Drysdale had disappeared downstairs. He was alone with her, and he felt that to tell her another untruth would be the supreme insult. "All right, Miss Dinmont, I'll tell you the truth. I didn't want you to know the truth before because I thought it might save you from — from feeling sorry about things. But now it can't be helped. I came from London to arrest the man you had staying with you. He knew what I had come for when I came in at teatime, because he knows me by sight. But when he came with me as far as the torof the road he bolted. In the end he took to a boat, and it was in diving from the boat when we followed that he cut his head open."

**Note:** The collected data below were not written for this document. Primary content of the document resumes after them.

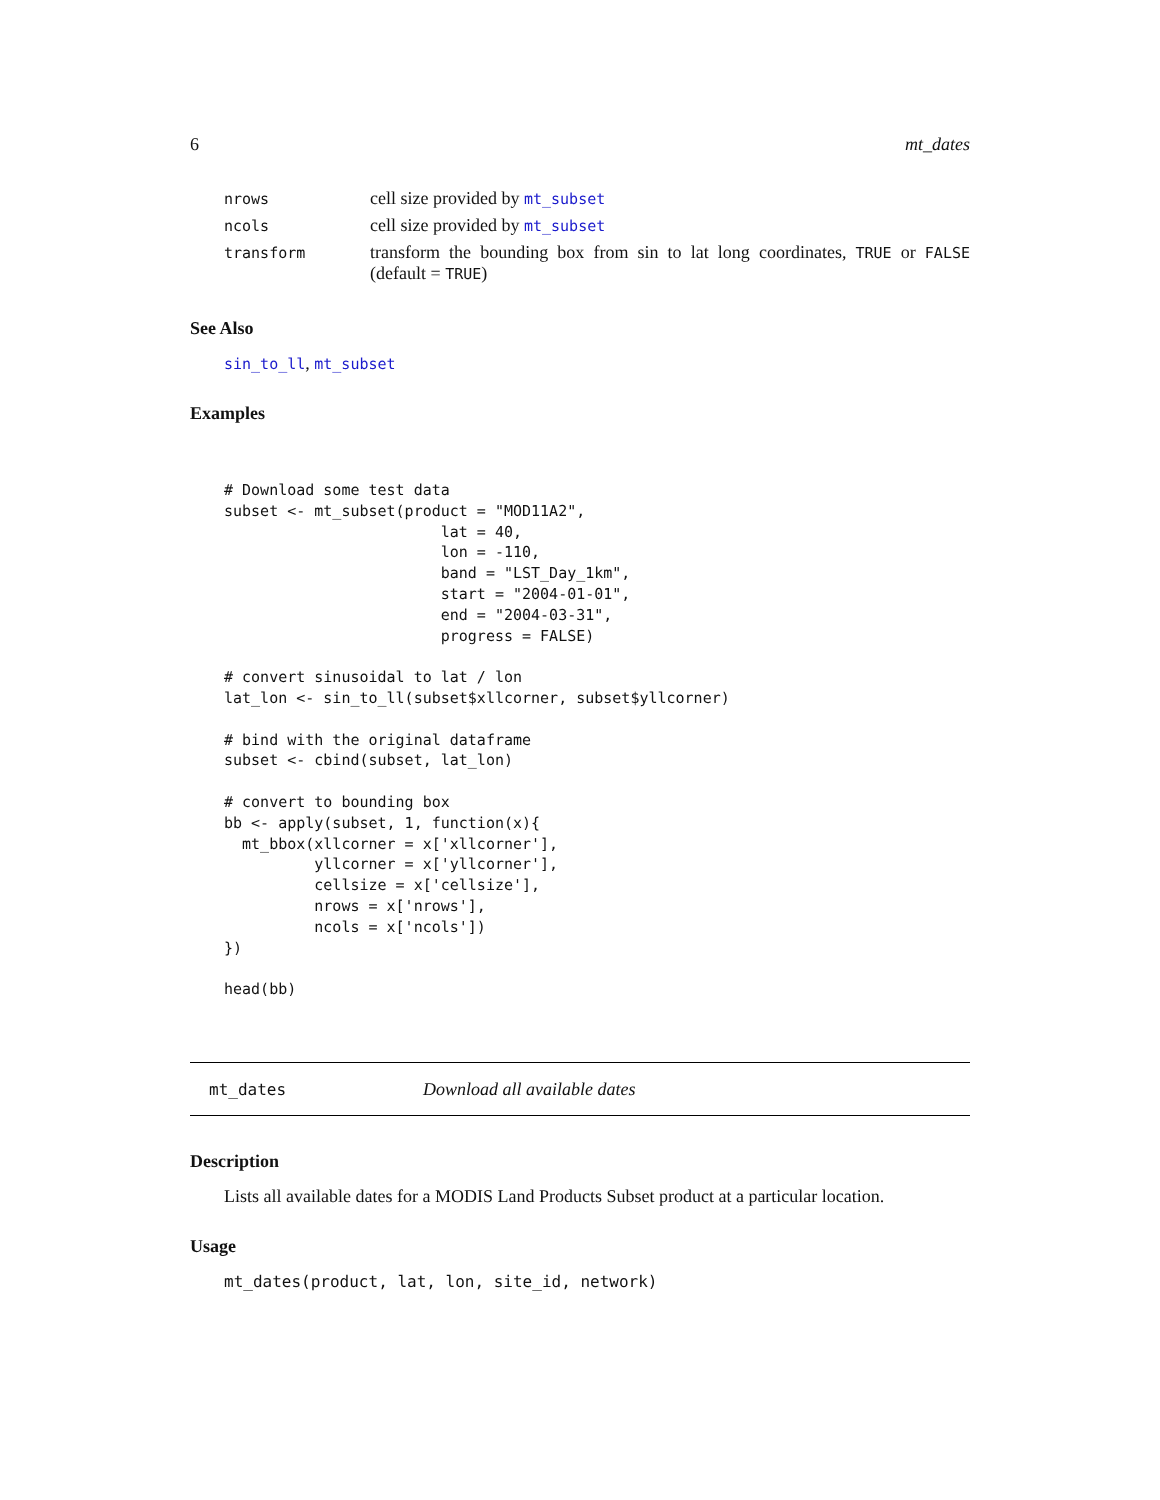6 mt_dates
| nrows | cell size provided by mt_subset |
| ncols | cell size provided by mt_subset |
| transform | transform the bounding box from sin to lat long coordinates, TRUE or FALSE (default = TRUE ) |
See Also
sin_to_ll, mt_subset
Examples
# Download some test data
subset <- mt_subset(product = "MOD11A2",
                        lat = 40,
                        lon = -110,
                        band = "LST_Day_1km",
                        start = "2004-01-01",
                        end = "2004-03-31",
                        progress = FALSE)

# convert sinusoidal to lat / lon
lat_lon <- sin_to_ll(subset$xllcorner, subset$yllcorner)

# bind with the original dataframe
subset <- cbind(subset, lat_lon)

# convert to bounding box
bb <- apply(subset, 1, function(x){
  mt_bbox(xllcorner = x['xllcorner'],
          yllcorner = x['yllcorner'],
          cellsize = x['cellsize'],
          nrows = x['nrows'],
          ncols = x['ncols'])
})

head(bb)
mt_dates Download all available dates
Description
Lists all available dates for a MODIS Land Products Subset product at a particular location.
Usage
mt_dates(product, lat, lon, site_id, network)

"And what do you want him for?"
It was inevitable. "He killed a man in London."
"Murder!" The word was a statement, not a question. She seemed to understand that, if it had been otherwise, the inspector would have said manslaughter. "Then his name is not Lowe?"
"No; his name is Lamont — Gerald Lamont."
He was waiting for the inevitable feminine outburst of "I don't believe it! He wouldn't do such a thing!" but it did not come.
"Are you arresting him on suspicion, or did he do the thing?"
"I'm afraid there isn't any doubt about it," Grant said gently.
"But my aunt — is she — how did she come to send him here?"
"I expect Mrs. Everett was sorry for him. She'd known him some time."